The weekly special is two 50lb boxes for $150, and that includes shipping. You can do 25/25 or 50 in each box. I picked myself up apple, maple, oak and hickory in the 5.5" splits. Got in like 3 days. The flavor is like night and day when compared to the stuff at Menards/Home Depot/Etc. 

I might even pick up the 500lb $250 special. $1/pound after shipping is a great deal. 

Just thought I'd share, I'm not trying to sell anything and I'm not a rep of the company.


----------



## cabin fever (May 31, 2011)

I ordered a box of white oak mini splits from them a few weeks ago and the product is absolutely top notch. I placed my order on a Tuesday and the wood arrived Friday. They really pack as much as they can into every box and each piece is extremely uniform. I'm not a big fan of the flavor white oak provides, but I'll definitely be ordering some hickory, peach and apple wood from them in the near future.


----------



## flash (May 31, 2011)

Cabin Fever said:


> I ordered a box of white oak mini splits from them a few weeks ago and the product is absolutely top notch. I placed my order on a Tuesday and the wood arrived Friday. They really pack as much as they can into every box and each piece is extremely uniform. I'm not a big fan of the flavor white oak provides, but I'll definitely be ordering some hickory, peach and apple wood from them in the near future.




Cabin, personally all oak works. I live amongst much oak, White and Red and Red is by far better for smoking. It last longer and gives a deeper color to the meat. If you get a chance to purchase some of it, do so.


----------



## cabin fever (May 31, 2011)

Flash said:


> Cabin, personally all oak works.
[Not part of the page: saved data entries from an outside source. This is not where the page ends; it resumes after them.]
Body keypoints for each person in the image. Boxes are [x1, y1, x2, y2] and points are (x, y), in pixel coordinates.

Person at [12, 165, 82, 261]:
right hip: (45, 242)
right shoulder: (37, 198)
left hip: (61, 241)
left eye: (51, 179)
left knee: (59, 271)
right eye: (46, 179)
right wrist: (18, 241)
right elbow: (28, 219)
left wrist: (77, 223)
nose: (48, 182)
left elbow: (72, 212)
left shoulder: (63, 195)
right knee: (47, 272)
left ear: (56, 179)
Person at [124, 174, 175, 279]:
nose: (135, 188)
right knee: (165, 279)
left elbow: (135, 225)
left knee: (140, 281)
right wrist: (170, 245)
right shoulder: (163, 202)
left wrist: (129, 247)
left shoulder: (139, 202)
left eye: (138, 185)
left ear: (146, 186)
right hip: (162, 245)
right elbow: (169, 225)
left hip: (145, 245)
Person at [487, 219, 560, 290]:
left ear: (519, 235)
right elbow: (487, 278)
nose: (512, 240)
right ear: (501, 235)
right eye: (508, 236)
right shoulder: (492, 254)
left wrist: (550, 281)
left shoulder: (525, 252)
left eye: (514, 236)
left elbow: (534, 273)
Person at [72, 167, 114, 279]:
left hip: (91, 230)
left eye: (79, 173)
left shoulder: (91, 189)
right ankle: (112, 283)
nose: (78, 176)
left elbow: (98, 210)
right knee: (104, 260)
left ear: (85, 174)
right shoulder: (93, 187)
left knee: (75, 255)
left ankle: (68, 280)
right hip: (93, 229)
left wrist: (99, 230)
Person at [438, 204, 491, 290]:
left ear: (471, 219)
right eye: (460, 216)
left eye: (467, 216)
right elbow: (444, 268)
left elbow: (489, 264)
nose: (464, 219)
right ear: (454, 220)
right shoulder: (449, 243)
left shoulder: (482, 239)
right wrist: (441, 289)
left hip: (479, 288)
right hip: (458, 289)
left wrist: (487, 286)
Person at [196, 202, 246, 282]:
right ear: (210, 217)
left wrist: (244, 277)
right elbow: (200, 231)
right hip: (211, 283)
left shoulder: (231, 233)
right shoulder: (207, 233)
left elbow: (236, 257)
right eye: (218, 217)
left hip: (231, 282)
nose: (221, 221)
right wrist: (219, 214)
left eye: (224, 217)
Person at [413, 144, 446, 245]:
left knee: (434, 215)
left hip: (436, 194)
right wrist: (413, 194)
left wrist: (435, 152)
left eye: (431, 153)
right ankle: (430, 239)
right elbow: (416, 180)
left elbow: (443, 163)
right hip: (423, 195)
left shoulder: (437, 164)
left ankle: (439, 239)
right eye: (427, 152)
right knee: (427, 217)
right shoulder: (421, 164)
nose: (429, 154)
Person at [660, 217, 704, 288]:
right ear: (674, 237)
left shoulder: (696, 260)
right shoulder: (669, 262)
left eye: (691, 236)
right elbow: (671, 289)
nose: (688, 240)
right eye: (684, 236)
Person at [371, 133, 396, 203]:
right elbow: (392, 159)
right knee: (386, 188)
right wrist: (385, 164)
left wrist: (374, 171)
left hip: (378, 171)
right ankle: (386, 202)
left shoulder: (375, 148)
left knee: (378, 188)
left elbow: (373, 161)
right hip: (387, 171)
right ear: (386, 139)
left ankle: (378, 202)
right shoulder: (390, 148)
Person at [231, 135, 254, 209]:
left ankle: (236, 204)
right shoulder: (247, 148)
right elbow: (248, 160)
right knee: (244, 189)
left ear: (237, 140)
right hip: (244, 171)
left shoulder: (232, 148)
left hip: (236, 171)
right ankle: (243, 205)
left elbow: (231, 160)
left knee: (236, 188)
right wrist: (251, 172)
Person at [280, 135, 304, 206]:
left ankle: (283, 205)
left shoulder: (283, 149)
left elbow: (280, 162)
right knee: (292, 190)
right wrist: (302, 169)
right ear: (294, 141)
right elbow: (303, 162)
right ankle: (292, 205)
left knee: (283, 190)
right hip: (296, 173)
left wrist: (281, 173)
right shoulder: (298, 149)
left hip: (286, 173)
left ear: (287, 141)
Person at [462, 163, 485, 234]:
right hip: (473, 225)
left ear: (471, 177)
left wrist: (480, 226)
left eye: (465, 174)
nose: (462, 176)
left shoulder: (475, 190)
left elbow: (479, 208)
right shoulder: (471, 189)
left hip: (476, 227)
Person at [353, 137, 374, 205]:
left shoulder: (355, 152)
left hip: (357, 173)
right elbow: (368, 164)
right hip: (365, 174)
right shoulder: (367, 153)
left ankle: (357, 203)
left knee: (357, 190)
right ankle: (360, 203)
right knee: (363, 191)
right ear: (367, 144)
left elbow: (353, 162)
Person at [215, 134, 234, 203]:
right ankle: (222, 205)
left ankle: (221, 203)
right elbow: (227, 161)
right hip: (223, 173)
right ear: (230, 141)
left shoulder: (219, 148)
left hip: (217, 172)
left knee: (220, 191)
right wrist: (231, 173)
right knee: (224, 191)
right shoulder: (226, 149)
I live amongst much oak, White and Red and Red is by far better for smoking. It last longer and gives a deeper color to the meat. If you get a chance to purchase some of it, do so.




I've read that most folks prefer red oak to white. To me white oak just has kind of a strong generic flavor. I didn't notice that Fruita Wood Chunks also offers variety boxes of their wood when I placed my order so I'll definitely try some red oak next time out.


----------



## flash (Jun 1, 2011)

Cabin Fever said:


> I've read that most folks prefer red oak to white. To me white oak just has kind of a strong generic flavor. I didn't notice that Fruita Wood Chunks also offers variety boxes of their wood when I placed my order so I'll definitely try some red oak next time out.


I don't know if they get into the different names of the different Oaks, but if they do, look for Black Jack, Blue Jack and Turkey Oaks.


----------



## biaviian (Jun 1, 2011)

This is where I have been ordering all of my chunks since I started this expensive hobby.  Top notch people!


----------